## Work instructions
1. In the text on the Saga pattern, what solutions are given for multiple sagas modifying the same resource?
2. Summarize the text on the Saga pattern in three sentences.

## Quoted passage
■ ■ ■ ■ ■ ■ ■

Problem: Compensation itself fails
Solution: Retry mechanisms, dead letter queues, manual intervention

Challenge 2: Long-Running Sagas

Problem: Sagas taking hours/days
Solution: Break into sub-sagas, use timeouts/checkpoints, store state persistently

Challenge 3: Concurrent Sagas

Problem: Multiple sagas modifying same resource
Solution: Optimistic locking (version numbers), conflict resolution, distributed locks

Interview Q&A

Q: What is the Saga pattern and when would you use it?

A: Saga pattern manages distributed transactions across microservices by breaking them into local transactions with compensating actions. Use when:

  • Building microservices with distributed transactions
  • Need to coordinate multiple services
  • Can accept eventual consistency
  • Services have their own databases

Q: What's the difference between choreography and orchestration?

A:

  • Choreography: Services communicate via events, no central coordinator, loosely coupled
  • Orchestration: Central orchestrator coordinates all steps, more control, easier to debug

Choose choreography for simple workflows, orchestration for complex ones.

■ ■ ■ ■ ■ ■ ■

## Extracted entries
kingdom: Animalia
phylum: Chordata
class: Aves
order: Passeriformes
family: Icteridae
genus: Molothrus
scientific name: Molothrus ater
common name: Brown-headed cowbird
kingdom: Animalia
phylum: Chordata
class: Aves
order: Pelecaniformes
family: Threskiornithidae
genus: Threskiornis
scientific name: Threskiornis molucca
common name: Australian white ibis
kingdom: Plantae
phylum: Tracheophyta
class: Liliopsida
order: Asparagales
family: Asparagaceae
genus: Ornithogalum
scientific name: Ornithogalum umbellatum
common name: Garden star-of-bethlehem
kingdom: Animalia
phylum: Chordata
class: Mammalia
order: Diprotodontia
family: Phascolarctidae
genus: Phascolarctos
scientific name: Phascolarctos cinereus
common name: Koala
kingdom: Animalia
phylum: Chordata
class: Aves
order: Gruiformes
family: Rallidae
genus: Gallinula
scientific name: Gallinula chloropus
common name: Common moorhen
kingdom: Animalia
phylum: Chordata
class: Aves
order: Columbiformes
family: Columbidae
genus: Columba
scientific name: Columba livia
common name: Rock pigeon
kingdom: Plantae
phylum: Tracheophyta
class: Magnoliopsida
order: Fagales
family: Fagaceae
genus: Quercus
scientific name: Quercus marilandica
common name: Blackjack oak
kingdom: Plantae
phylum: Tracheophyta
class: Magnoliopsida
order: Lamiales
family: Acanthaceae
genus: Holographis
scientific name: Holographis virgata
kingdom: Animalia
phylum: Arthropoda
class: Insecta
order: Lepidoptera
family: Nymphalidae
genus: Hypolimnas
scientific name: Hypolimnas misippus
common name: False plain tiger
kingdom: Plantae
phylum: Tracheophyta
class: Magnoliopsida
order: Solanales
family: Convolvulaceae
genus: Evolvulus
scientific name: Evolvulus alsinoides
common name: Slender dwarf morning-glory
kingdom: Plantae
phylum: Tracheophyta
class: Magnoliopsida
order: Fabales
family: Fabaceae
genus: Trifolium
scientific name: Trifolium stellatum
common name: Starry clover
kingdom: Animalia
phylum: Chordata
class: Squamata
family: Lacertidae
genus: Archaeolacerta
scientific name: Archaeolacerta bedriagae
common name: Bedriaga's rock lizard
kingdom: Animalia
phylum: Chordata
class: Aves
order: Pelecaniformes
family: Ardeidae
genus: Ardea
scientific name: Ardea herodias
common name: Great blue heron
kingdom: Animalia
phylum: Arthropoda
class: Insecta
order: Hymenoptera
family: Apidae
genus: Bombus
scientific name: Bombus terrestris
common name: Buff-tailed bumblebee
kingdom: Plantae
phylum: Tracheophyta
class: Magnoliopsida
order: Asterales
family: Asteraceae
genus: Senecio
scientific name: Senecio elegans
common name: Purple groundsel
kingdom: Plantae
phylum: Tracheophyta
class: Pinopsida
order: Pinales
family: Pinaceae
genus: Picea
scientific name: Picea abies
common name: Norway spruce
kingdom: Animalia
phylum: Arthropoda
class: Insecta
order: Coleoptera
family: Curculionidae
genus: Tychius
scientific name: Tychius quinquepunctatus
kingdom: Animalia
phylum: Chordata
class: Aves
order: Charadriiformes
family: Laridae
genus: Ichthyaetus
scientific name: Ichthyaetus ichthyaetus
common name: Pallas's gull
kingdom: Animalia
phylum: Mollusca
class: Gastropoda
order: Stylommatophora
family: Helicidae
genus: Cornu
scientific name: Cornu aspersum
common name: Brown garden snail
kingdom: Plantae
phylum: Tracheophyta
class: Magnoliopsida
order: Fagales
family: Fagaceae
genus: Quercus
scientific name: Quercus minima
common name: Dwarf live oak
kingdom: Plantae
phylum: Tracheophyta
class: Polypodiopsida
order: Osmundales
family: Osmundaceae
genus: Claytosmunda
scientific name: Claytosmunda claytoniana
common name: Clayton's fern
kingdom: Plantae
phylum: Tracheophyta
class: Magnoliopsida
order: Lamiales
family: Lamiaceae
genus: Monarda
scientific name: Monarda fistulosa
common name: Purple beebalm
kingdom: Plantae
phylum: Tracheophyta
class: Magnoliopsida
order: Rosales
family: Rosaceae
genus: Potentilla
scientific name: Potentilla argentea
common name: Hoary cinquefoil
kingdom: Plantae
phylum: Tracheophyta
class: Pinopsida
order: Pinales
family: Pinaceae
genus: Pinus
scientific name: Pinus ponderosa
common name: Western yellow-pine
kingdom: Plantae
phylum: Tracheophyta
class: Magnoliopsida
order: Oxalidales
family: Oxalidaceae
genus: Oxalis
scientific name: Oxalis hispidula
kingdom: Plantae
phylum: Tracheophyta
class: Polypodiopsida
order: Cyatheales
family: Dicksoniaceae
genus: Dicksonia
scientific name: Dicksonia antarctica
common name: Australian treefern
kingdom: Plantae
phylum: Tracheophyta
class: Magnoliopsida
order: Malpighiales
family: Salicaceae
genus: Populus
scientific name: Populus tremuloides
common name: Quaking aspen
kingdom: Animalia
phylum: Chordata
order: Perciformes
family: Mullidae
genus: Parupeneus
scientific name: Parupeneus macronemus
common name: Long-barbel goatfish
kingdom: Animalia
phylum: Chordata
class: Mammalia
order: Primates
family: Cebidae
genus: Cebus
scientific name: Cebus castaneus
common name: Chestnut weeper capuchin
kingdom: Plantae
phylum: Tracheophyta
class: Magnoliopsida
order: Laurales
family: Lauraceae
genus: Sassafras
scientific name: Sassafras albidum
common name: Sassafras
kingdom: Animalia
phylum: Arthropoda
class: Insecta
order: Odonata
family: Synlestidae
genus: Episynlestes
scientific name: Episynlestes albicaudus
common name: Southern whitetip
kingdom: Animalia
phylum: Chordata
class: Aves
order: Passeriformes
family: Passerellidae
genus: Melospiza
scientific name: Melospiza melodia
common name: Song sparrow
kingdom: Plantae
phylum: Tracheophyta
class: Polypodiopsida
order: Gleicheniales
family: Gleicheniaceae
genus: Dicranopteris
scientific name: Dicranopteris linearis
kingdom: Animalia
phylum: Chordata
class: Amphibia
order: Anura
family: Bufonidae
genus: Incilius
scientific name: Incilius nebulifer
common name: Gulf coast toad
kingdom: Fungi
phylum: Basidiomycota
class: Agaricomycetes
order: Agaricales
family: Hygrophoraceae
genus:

■ ■ ■ ■ ■ ■ ■

## Responses to the exercise
1. Optimistic locking with version numbers, conflict resolution, and distributed locks.

2. The Saga pattern handles distributed transactions across microservices by splitting them into local transactions with compensating actions. It suits systems that coordinate multiple services with their own databases and can accept eventual consistency. Choreography relies on events with no central coordinator and fits simple workflows, while orchestration uses a central orchestrator that gives more control, is easier to debug, and fits complex workflows.